Eight college students from around Colorado interested in environmental issues Wednesday got a one-hour history lesson about efforts to protect the Hermosa Creek watershed as well as a 30-minute flight over the terrain in question.
The visit was sponsored by Eco Flight, a 12-year-old Aspen-based nonprofit dedicated to educating about and advocating for the environment through flying.
Durango businessman Ed Zink, who was born and reared just south of Hermosa, and Jeff Widen, an associate director with the Wilderness Society in Colorado, described the community efforts leading to introduction of legislation in Washington to protect the Hermosa Creek drainage.
The 107,000-acre drainage, all in the San Juan National Forest, includes 68,000 acres designated as a Special Management Area, with 43,000 acres of that managed as road-free but open to mountain biking and other uses. There would be 38,000 acres of new wilderness.
John Whitney, a Durango-based aide to U.S. Sen. Michael Bennet, D-Colo., and Darlene Marcus, a Cortez-based aide to U.S. Rep. Scott Tipton, R-Cortez, explained the current standing of parallel bills introduced by their bosses to protect Hermosa Creek.
Approval of the twin bills is no slam-dunk, the four speakers said. Ideology and partisan politics in the nation’s capital stand in the way.
Wilderness designations are hard to come by, said Widen, who has worked in wilderness advocacy for 25 years. “Even with local support from all interested parties there is no guarantee the legislation will be approved.”
The Hermosa Creek drainage, easily accessible from Durango, became the site of sheep and cattle grazing and mining as soon as the region was settled in the late 1800s, Zink said.
A century later, hikers, skiers, hunters, anglers, motorized vehicle enthusiasts, water agencies and the U.S. Forest Service have discovered that they liked the area as well.
As exploitation of the drainage increased, users realized that adversarial positions would lead only to hardline stances, Zink said.
They decided to work together instead of at cross purposes, he said.
Efforts to protect Hermosa Creek, an important tributary to the Animas River, would require managing land uses over the entire watershed, they realized. Studies were done, then revisited over the years.
In recent times, mistrust of the political system brought the decision to get federal legislation to protect the watershed instead of counting on a bureaucracy.
The first attempt failed in the last Congress when a Bennet bill didn’t get out of committee. The current effort by Bennet and Sen. Mark Udall, D-Colo., and Tipton in the House awaits action.

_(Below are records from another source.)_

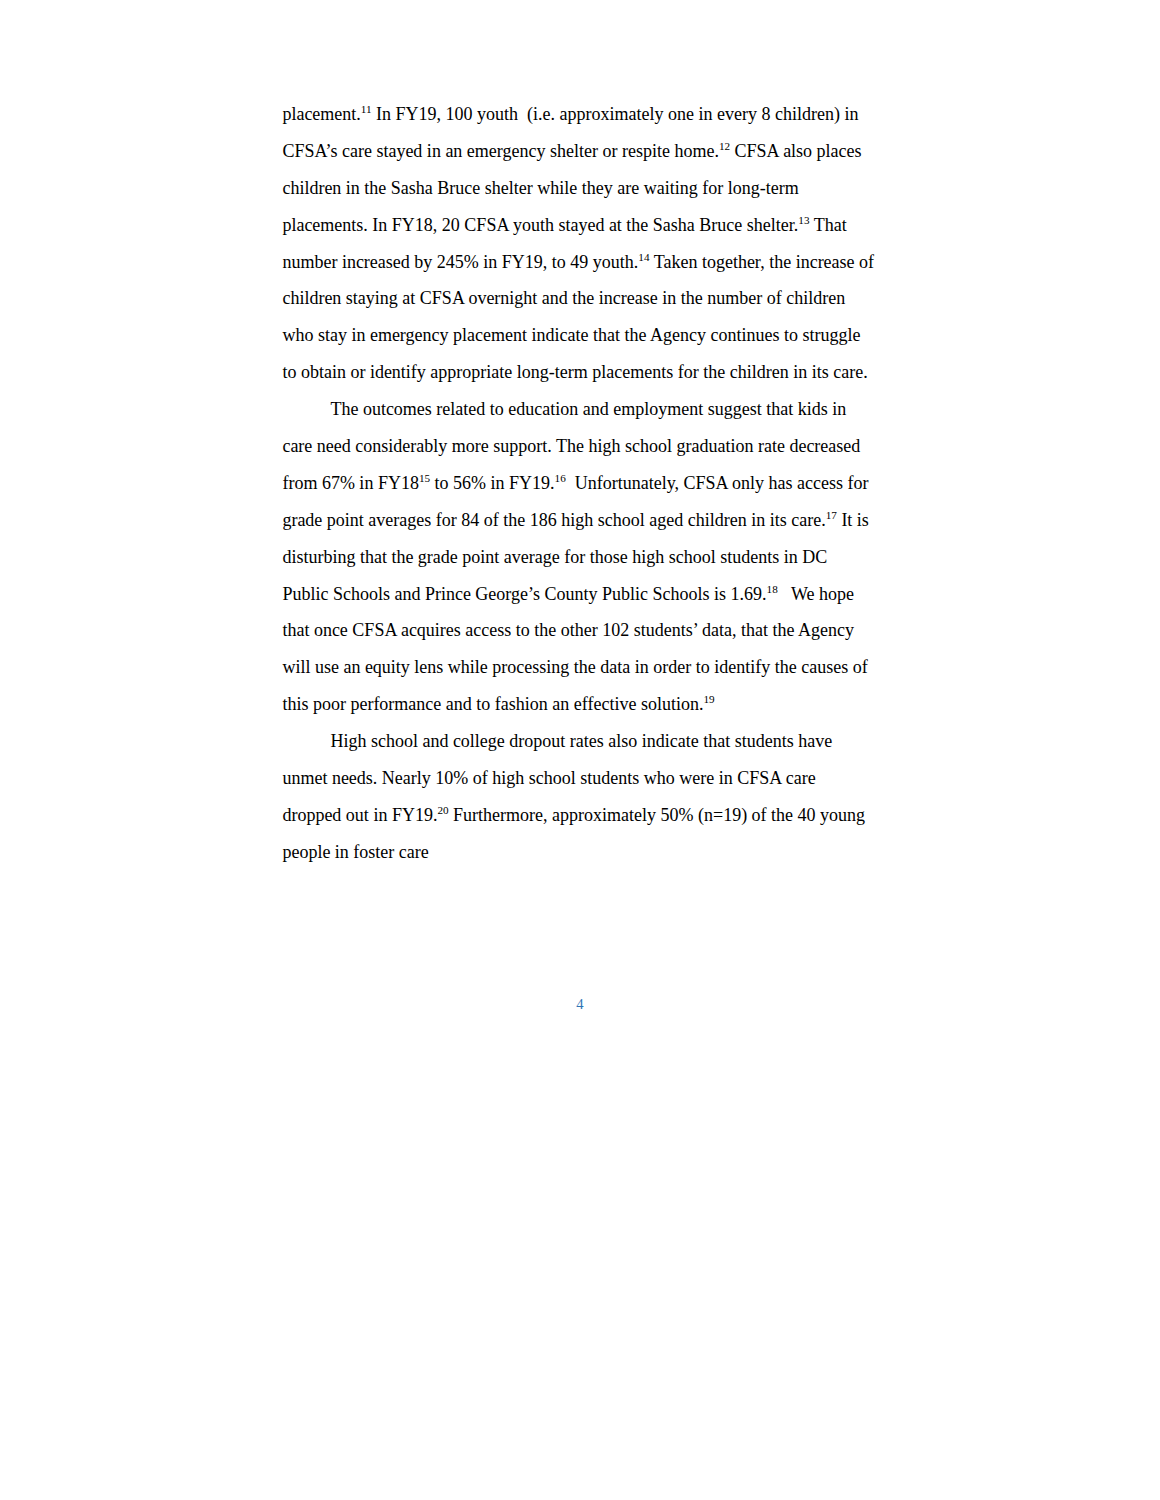placement.11 In FY19, 100 youth (i.e. approximately one in every 8 children) in CFSA’s care stayed in an emergency shelter or respite home.12 CFSA also places children in the Sasha Bruce shelter while they are waiting for long-term placements. In FY18, 20 CFSA youth stayed at the Sasha Bruce shelter.13 That number increased by 245% in FY19, to 49 youth.14 Taken together, the increase of children staying at CFSA overnight and the increase in the number of children who stay in emergency placement indicate that the Agency continues to struggle to obtain or identify appropriate long-term placements for the children in its care.
The outcomes related to education and employment suggest that kids in care need considerably more support. The high school graduation rate decreased from 67% in FY1815 to 56% in FY19.16 Unfortunately, CFSA only has access for grade point averages for 84 of the 186 high school aged children in its care.17 It is disturbing that the grade point average for those high school students in DC Public Schools and Prince George’s County Public Schools is 1.69.18 We hope that once CFSA acquires access to the other 102 students’ data, that the Agency will use an equity lens while processing the data in order to identify the causes of this poor performance and to fashion an effective solution.19
High school and college dropout rates also indicate that students have unmet needs. Nearly 10% of high school students who were in CFSA care dropped out in FY19.20 Furthermore, approximately 50% (n=19) of the 40 young people in foster care
4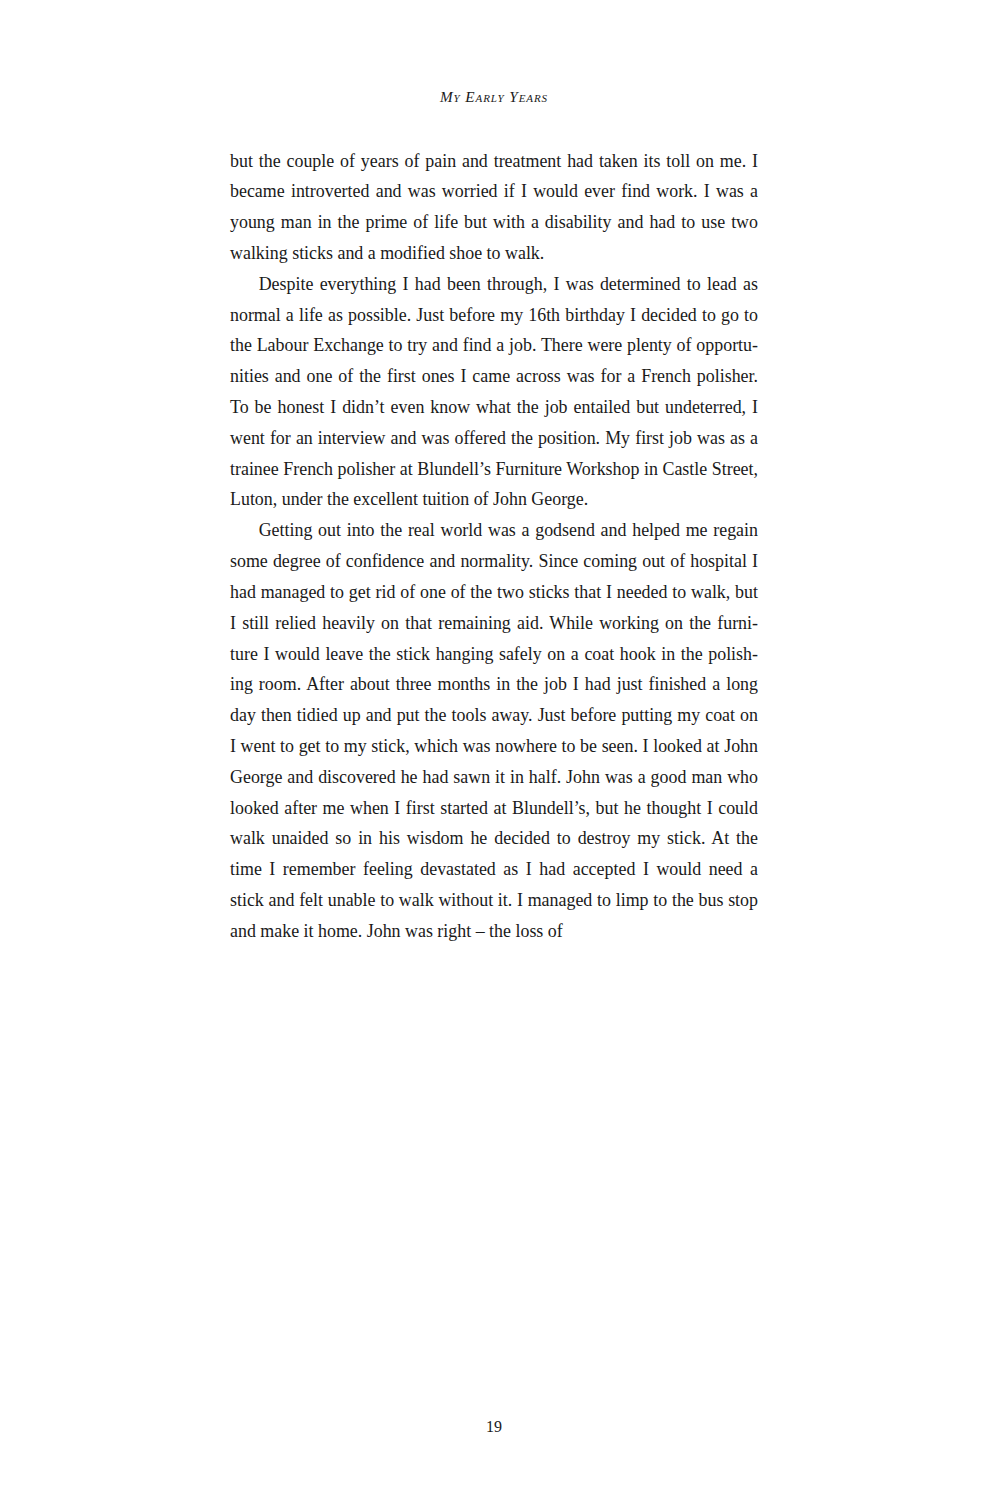My Early Years
but the couple of years of pain and treatment had taken its toll on me. I became introverted and was worried if I would ever find work. I was a young man in the prime of life but with a disability and had to use two walking sticks and a modified shoe to walk.
Despite everything I had been through, I was determined to lead as normal a life as possible. Just before my 16th birthday I decided to go to the Labour Exchange to try and find a job. There were plenty of opportunities and one of the first ones I came across was for a French polisher. To be honest I didn’t even know what the job entailed but undeterred, I went for an interview and was offered the position. My first job was as a trainee French polisher at Blundell’s Furniture Workshop in Castle Street, Luton, under the excellent tuition of John George.
Getting out into the real world was a godsend and helped me regain some degree of confidence and normality. Since coming out of hospital I had managed to get rid of one of the two sticks that I needed to walk, but I still relied heavily on that remaining aid. While working on the furniture I would leave the stick hanging safely on a coat hook in the polishing room. After about three months in the job I had just finished a long day then tidied up and put the tools away. Just before putting my coat on I went to get to my stick, which was nowhere to be seen. I looked at John George and discovered he had sawn it in half. John was a good man who looked after me when I first started at Blundell’s, but he thought I could walk unaided so in his wisdom he decided to destroy my stick. At the time I remember feeling devastated as I had accepted I would need a stick and felt unable to walk without it. I managed to limp to the bus stop and make it home. John was right – the loss of
19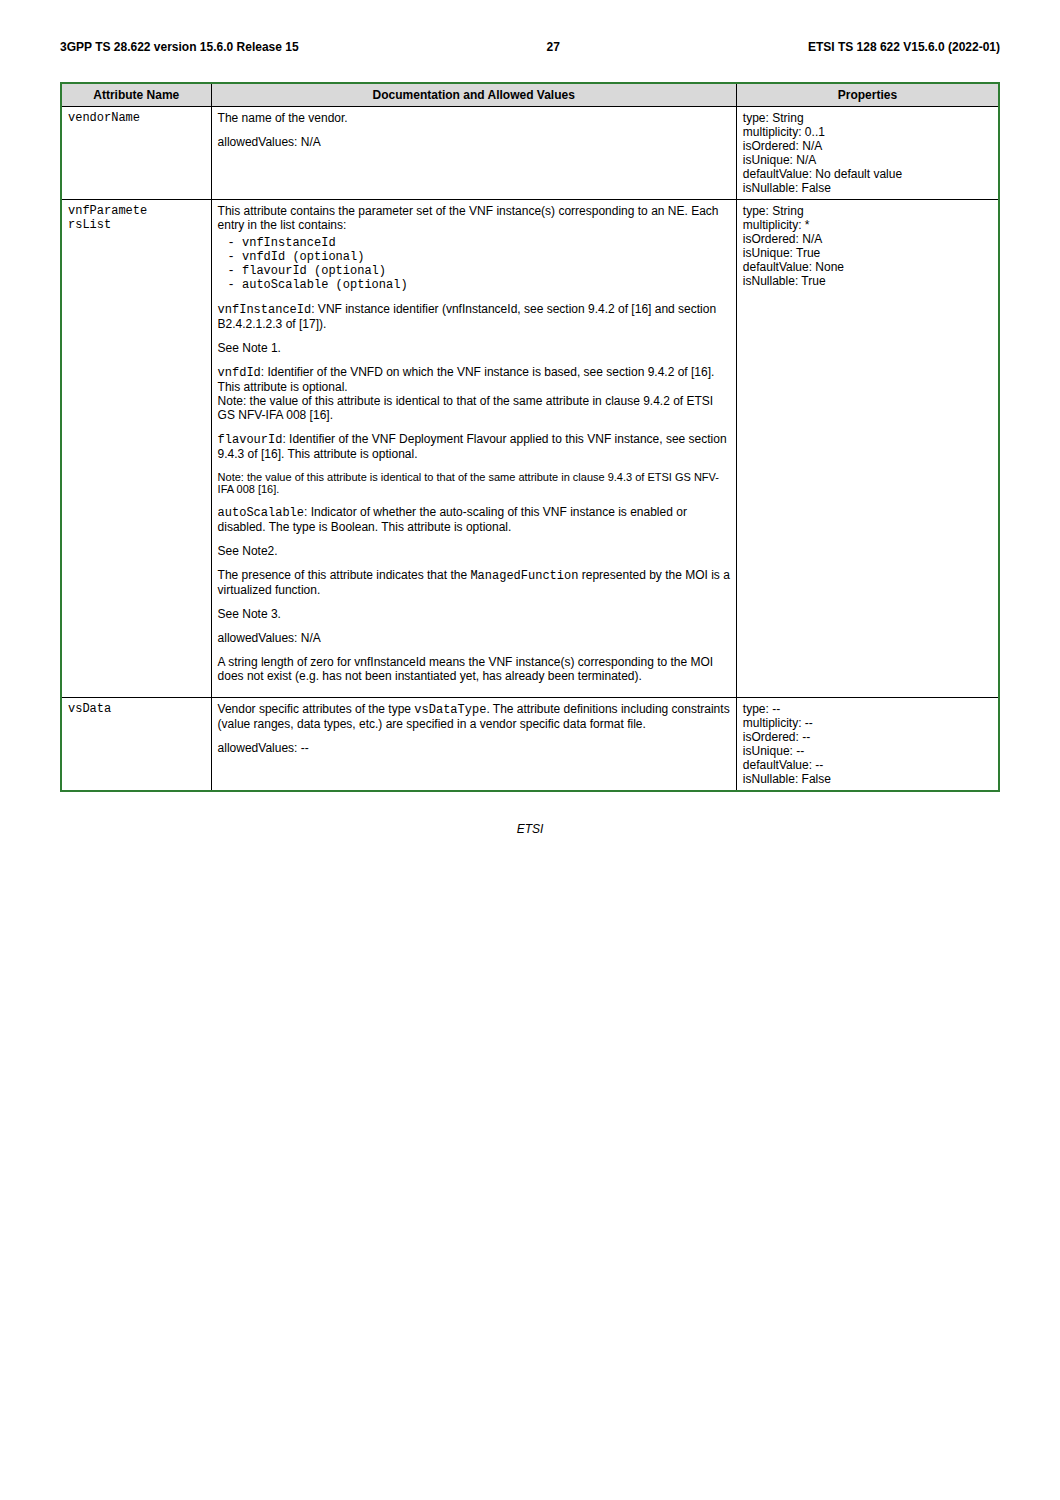3GPP TS 28.622 version 15.6.0 Release 15
27
ETSI TS 128 622 V15.6.0 (2022-01)
| Attribute Name | Documentation and Allowed Values | Properties |
| --- | --- | --- |
| vendorName | The name of the vendor. allowedValues: N/A | type: String multiplicity: 0..1 isOrdered: N/A isUnique: N/A defaultValue: No default value isNullable: False |
| vnfParamete rsList | This attribute contains the parameter set of the VNF instance(s) corresponding to an NE. Each entry in the list contains: vnfInstanceId vnfdId (optional) flavourId (optional) autoScalable (optional) vnfInstanceId : VNF instance identifier (vnfInstanceId, see section 9.4.2 of [16] and section B2.4.2.1.2.3 of [17]). See Note 1. vnfdId : Identifier of the VNFD on which the VNF instance is based, see section 9.4.2 of [16]. This attribute is optional. Note: the value of this attribute is identical to that of the same attribute in clause 9.4.2 of ETSI GS NFV-IFA 008 [16]. flavourId : Identifier of the VNF Deployment Flavour applied to this VNF instance, see section 9.4.3 of [16]. This attribute is optional. Note: the value of this attribute is identical to that of the same attribute in clause 9.4.3 of ETSI GS NFV-IFA 008 [16]. autoScalable : Indicator of whether the auto-scaling of this VNF instance is enabled or disabled. The type is Boolean. This attribute is optional. See Note2. The presence of this attribute indicates that the ManagedFunction represented by the MOI is a virtualized function. See Note 3. allowedValues: N/A A string length of zero for vnfInstanceId means the VNF instance(s) corresponding to the MOI does not exist (e.g. has not been instantiated yet, has already been terminated). | type: String multiplicity: * isOrdered: N/A isUnique: True defaultValue: None isNullable: True |
| vsData | Vendor specific attributes of the type vsDataType . The attribute definitions including constraints (value ranges, data types, etc.) are specified in a vendor specific data format file. allowedValues: -- | type: -- multiplicity: -- isOrdered: -- isUnique: -- defaultValue: -- isNullable: False |
ETSI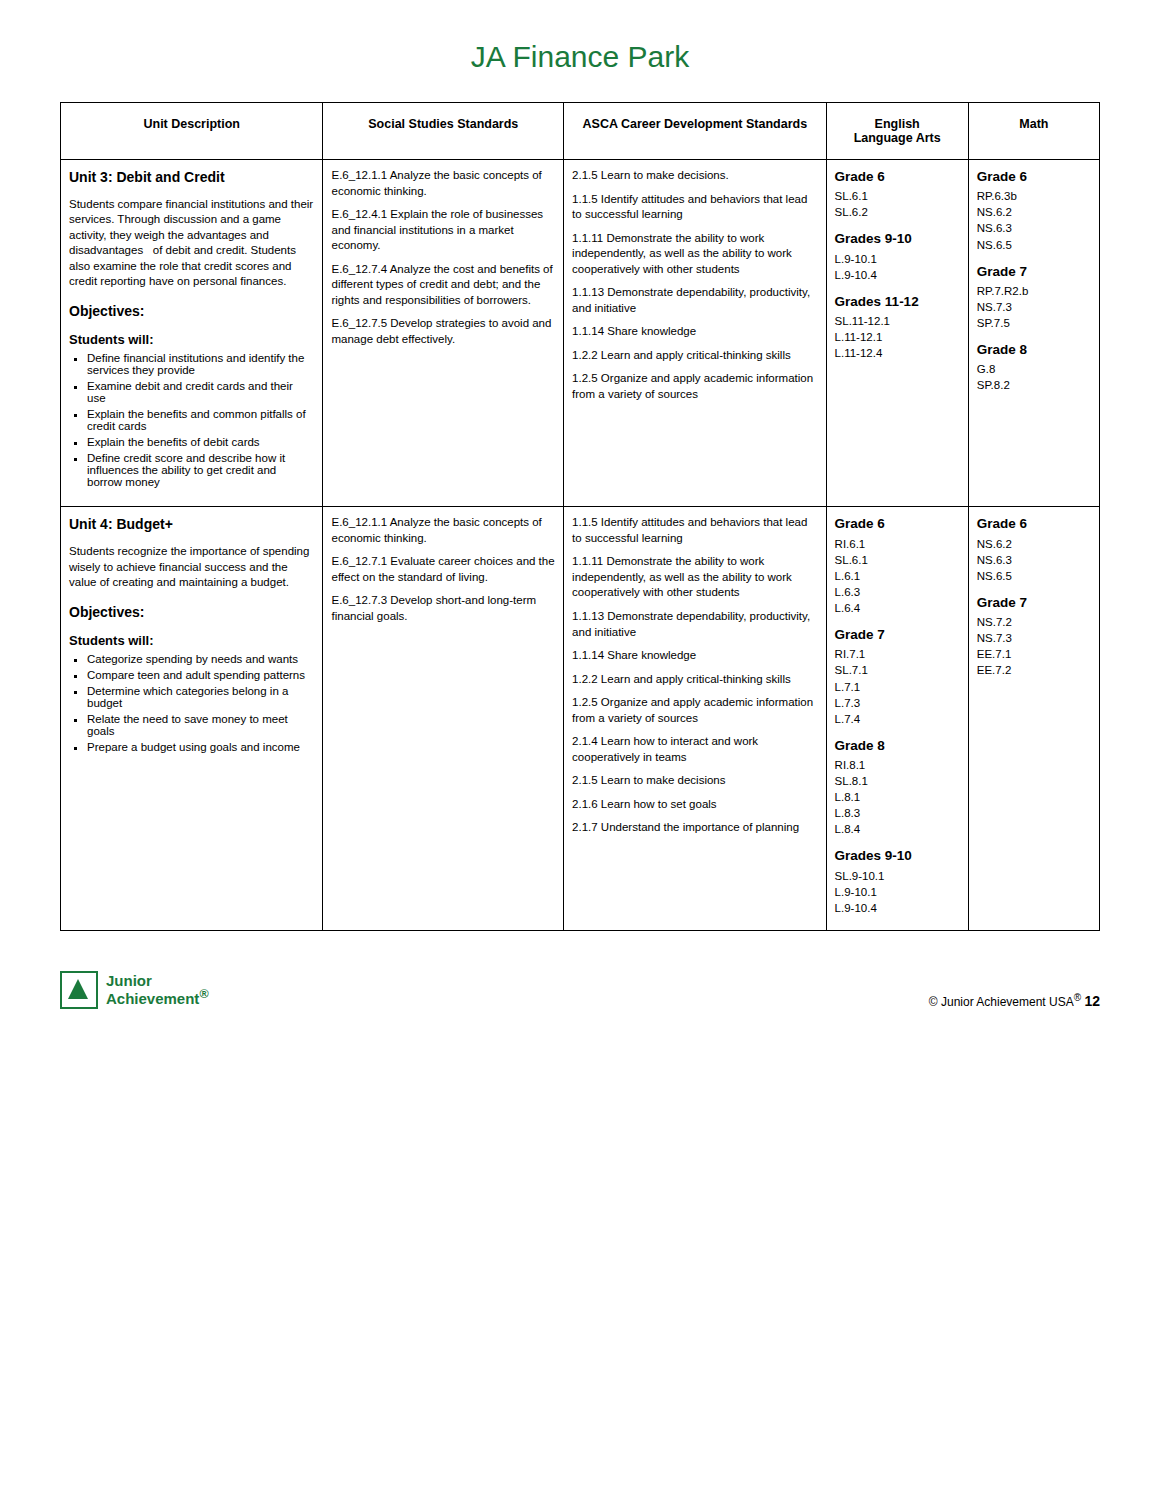JA Finance Park
| Unit Description | Social Studies Standards | ASCA Career Development Standards | English Language Arts | Math |
| --- | --- | --- | --- | --- |
| Unit 3: Debit and Credit Students compare financial institutions and their services. Through discussion and a game activity, they weigh the advantages and disadvantages of debit and credit. Students also examine the role that credit scores and credit reporting have on personal finances. Objectives: Students will: Define financial institutions and identify the services they provide Examine debit and credit cards and their use Explain the benefits and common pitfalls of credit cards Explain the benefits of debit cards Define credit score and describe how it influences the ability to get credit and borrow money | E.6_12.1.1 Analyze the basic concepts of economic thinking. E.6_12.4.1 Explain the role of businesses and financial institutions in a market economy. E.6_12.7.4 Analyze the cost and benefits of different types of credit and debt; and the rights and responsibilities of borrowers. E.6_12.7.5 Develop strategies to avoid and manage debt effectively. | 2.1.5 Learn to make decisions. 1.1.5 Identify attitudes and behaviors that lead to successful learning 1.1.11 Demonstrate the ability to work independently, as well as the ability to work cooperatively with other students 1.1.13 Demonstrate dependability, productivity, and initiative 1.1.14 Share knowledge 1.2.2 Learn and apply critical-thinking skills 1.2.5 Organize and apply academic information from a variety of sources | Grade 6 SL.6.1 SL.6.2 Grades 9-10 L.9-10.1 L.9-10.4 Grades 11-12 SL.11-12.1 L.11-12.1 L.11-12.4 | Grade 6 RP.6.3b NS.6.2 NS.6.3 NS.6.5 Grade 7 RP.7.R2.b NS.7.3 SP.7.5 Grade 8 G.8 SP.8.2 |
| Unit 4: Budget+ Students recognize the importance of spending wisely to achieve financial success and the value of creating and maintaining a budget. Objectives: Students will: Categorize spending by needs and wants Compare teen and adult spending patterns Determine which categories belong in a budget Relate the need to save money to meet goals Prepare a budget using goals and income | E.6_12.1.1 Analyze the basic concepts of economic thinking. E.6_12.7.1 Evaluate career choices and the effect on the standard of living. E.6_12.7.3 Develop short-and long-term financial goals. | 1.1.5 Identify attitudes and behaviors that lead to successful learning 1.1.11 Demonstrate the ability to work independently, as well as the ability to work cooperatively with other students 1.1.13 Demonstrate dependability, productivity, and initiative 1.1.14 Share knowledge 1.2.2 Learn and apply critical-thinking skills 1.2.5 Organize and apply academic information from a variety of sources 2.1.4 Learn how to interact and work cooperatively in teams 2.1.5 Learn to make decisions 2.1.6 Learn how to set goals 2.1.7 Understand the importance of planning | Grade 6 RI.6.1 SL.6.1 L.6.1 L.6.3 L.6.4 Grade 7 RI.7.1 SL.7.1 L.7.1 L.7.3 L.7.4 Grade 8 RI.8.1 SL.8.1 L.8.1 L.8.3 L.8.4 Grades 9-10 SL.9-10.1 L.9-10.1 L.9-10.4 | Grade 6 NS.6.2 NS.6.3 NS.6.5 Grade 7 NS.7.2 NS.7.3 EE.7.1 EE.7.2 |
Junior Achievement®
© Junior Achievement USA® 12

“This is a stellar example of a cooperative effort,” Widen said. “No one got everything they wanted or even liked, but everyone can live with what was agreed on.”
Whitney said the job in Washington is to turn community consensus into legislation that can win approval.
“We took the final report from the Hermosa Creek committee – we call it the Bible – and will convert it to legislation,” Whitney said.
On Nov. 20, a Senate committee is scheduled to hear the bill.
The proposed Hermosa Creek Watershed Protection Act would create two areas – wilderness to the west and the special management area to the east. The latter would allow motorized recreation, selective timber cutting and mountain biking.
Whitney said it used to be easy to get single legislation approved if local Senate and House members were in agreement. But no longer, he said.